The pact has never sat well with CBC, says Mellanby, who worked on and off at Hockey Night for 21 years. Three producers who succeeded him have called him wondering why the corporation is still stuck with it, he says. "I'm with the CBC on this one," he says. "At 80 years old, she is a very lucky lady to be still making money from that song." But if the Mother Corp. is frustrated, it may be because Ciccone showed better foresight than they did. Since 1998, the year CBC and Claman's team entered their current licensing agreement, "Internet downloading, file sharing, and mobile ring tones have all become important," says University of Ottawa professor Jeremy De Beer, who teaches digital music law. "Not only did the technology not exist 10 years ago, business models and the licensing strategies didn't either." As Ciccone puts it: "The song started to develop wings of its own. The CBC were resentful they couldn't control it."

Ring tones have driven a particularly sharp wedge between the two sides, resulting in a 2004 lawsuit that formed the backdrop of the recent negotiations. According to the $2.5-million suit, Ciccone's company Copyright Music and Visuals was approached in 2002 by Bell Mobility, which was anxious to turn the hockey song into a ring tone. Ciccone in turn approached the CBC, which he says shot him down — unless the phone company agreed to buy "several hundred thousands of dollars" in advertising time, it couldn't use the name Hockey Night in Canada in its promotion of the ring tones. This despite the broadcaster's admission that it had repeatedly used the song in breach of its agreement, having sold its broadcasts in Japan, Scandinavia and the United Kingdom without paying Claman. The song was eventually licensed as a ring tone — Bell Canada has offered it since 2006. But by then their professional relationship "began to go off the rails," Ciccone says. The CBC has filed a statement of defence against the lawsuit, denying most of Claman's claims, and the case remains unresolved.
========================
WHAT TO DO →
1 > How would you put this sentence from the hockey song text into Spanish: "The song was eventually licensed as a ring tone — Bell Canada has offered it since 2006."
2 > Answer these from the hockey song text:
(a) For how many years did Mellanby work on and off at Hockey Night?
(b) In what year did CBC and Claman's team enter their current licensing agreement?
(c) What is the dollar amount of the 2004 lawsuit?
You won't need the data that comes after this to do anything here.

EXTRACTED INFORMATION →
========================
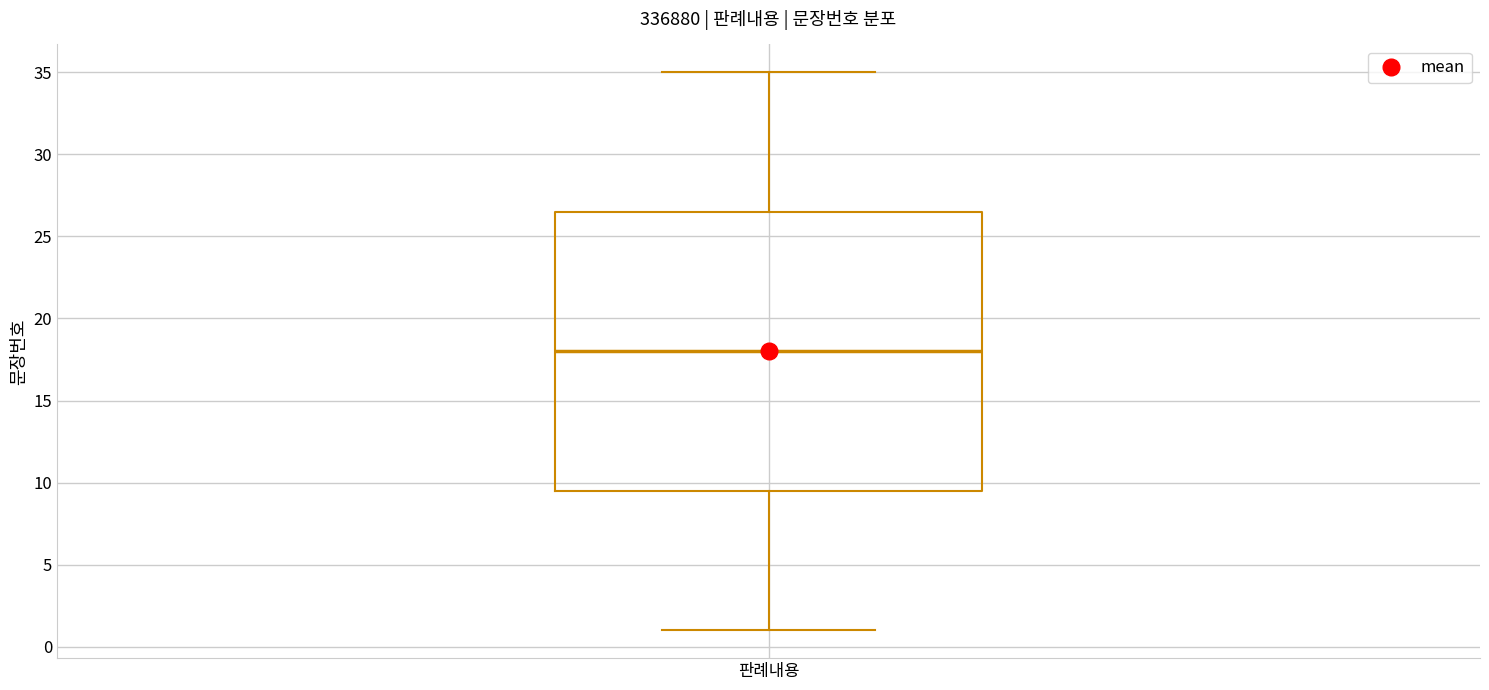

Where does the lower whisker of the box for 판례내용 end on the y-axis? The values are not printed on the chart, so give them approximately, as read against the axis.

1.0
========================
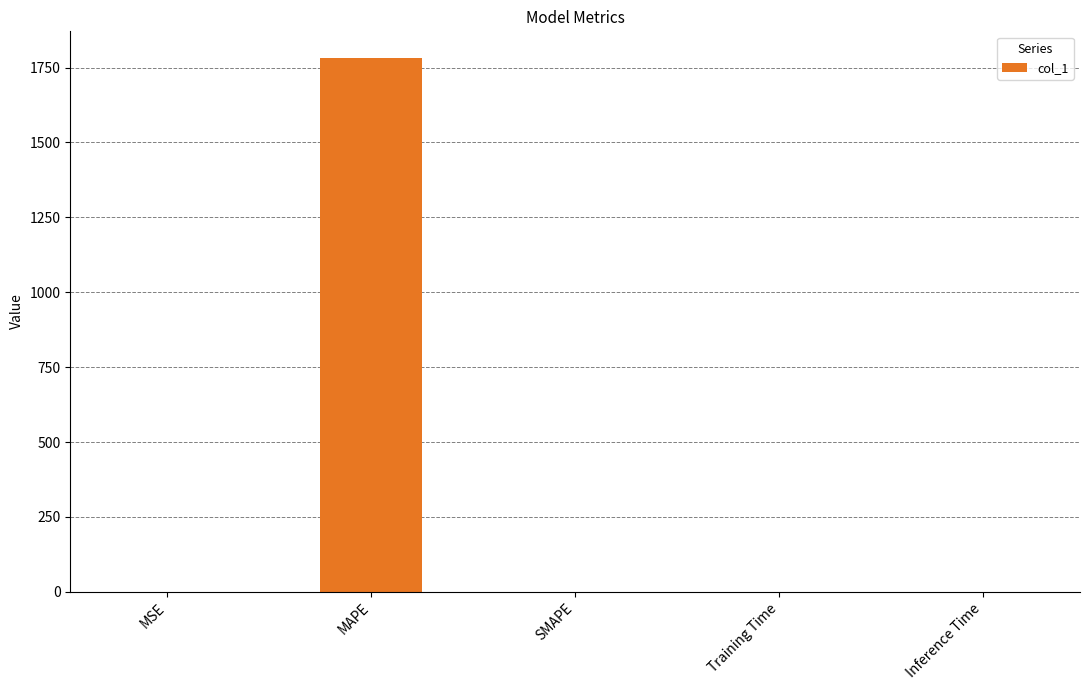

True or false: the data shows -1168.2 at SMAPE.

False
========================
ANSWERS TO THE PROBLEMS →
1 > Al final, la canción obtuvo una licencia como tono de llamada; Bell Canada la ofrece desde 2006.

2 >
(a) 21 years
(b) 1998
(c) $2.5 million